What you need to do
Omit all pictures, and print word for word only the lines from the one containing "Si deseas equiparte" through the end of the data.

Saved data entries
******

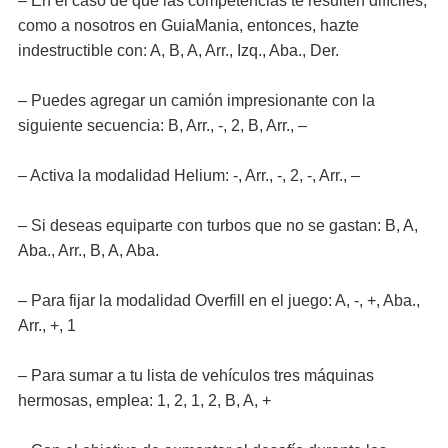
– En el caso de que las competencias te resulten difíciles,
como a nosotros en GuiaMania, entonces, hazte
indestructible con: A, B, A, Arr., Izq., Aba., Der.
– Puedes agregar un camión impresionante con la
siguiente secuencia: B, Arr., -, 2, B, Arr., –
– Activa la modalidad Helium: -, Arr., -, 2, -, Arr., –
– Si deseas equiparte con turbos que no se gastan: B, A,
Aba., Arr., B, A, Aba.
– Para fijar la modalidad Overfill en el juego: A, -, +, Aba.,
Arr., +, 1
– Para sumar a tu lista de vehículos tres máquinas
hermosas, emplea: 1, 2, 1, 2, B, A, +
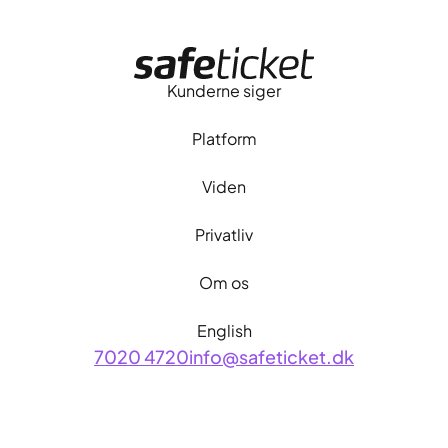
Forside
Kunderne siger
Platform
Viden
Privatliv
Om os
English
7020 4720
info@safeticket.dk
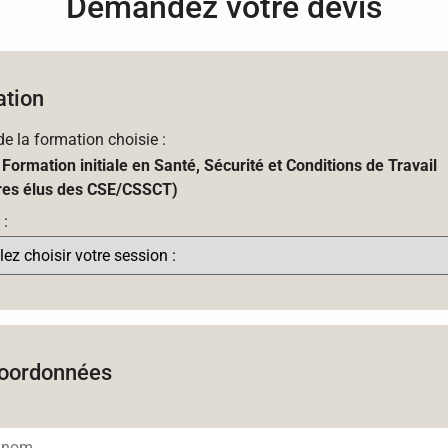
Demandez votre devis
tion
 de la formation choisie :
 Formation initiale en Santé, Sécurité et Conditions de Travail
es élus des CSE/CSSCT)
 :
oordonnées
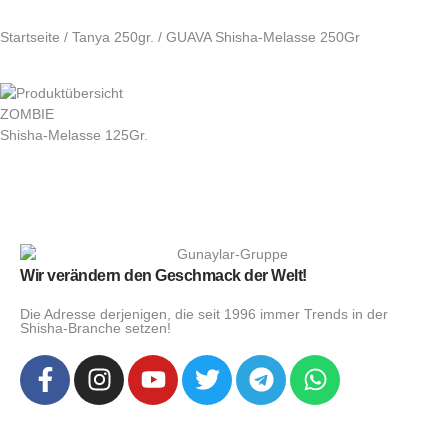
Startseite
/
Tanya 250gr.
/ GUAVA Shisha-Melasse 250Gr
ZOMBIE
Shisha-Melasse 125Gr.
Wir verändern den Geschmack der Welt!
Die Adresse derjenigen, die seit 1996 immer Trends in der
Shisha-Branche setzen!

******

Your response
– Si deseas equiparte con turbos que no se gastan: B, A,
Aba., Arr., B, A, Aba.
– Para fijar la modalidad Overfill en el juego: A, -, +, Aba.,
Arr., +, 1
– Para sumar a tu lista de vehículos tres máquinas
hermosas, emplea: 1, 2, 1, 2, B, A, +
Forside
Kunderne siger
Platform
Viden
Privatliv
Om os
English
7020 4720
info@safeticket.dk
Demandez votre devis
tion
 de la formation choisie :
 Formation initiale en Santé, Sécurité et Conditions de Travail
es élus des CSE/CSSCT)
 :
oordonnées
Startseite
/
Tanya 250gr.
/ GUAVA Shisha-Melasse 250Gr
ZOMBIE
Shisha-Melasse 125Gr.
Wir verändern den Geschmack der Welt!
Die Adresse derjenigen, die seit 1996 immer Trends in der
Shisha-Branche setzen!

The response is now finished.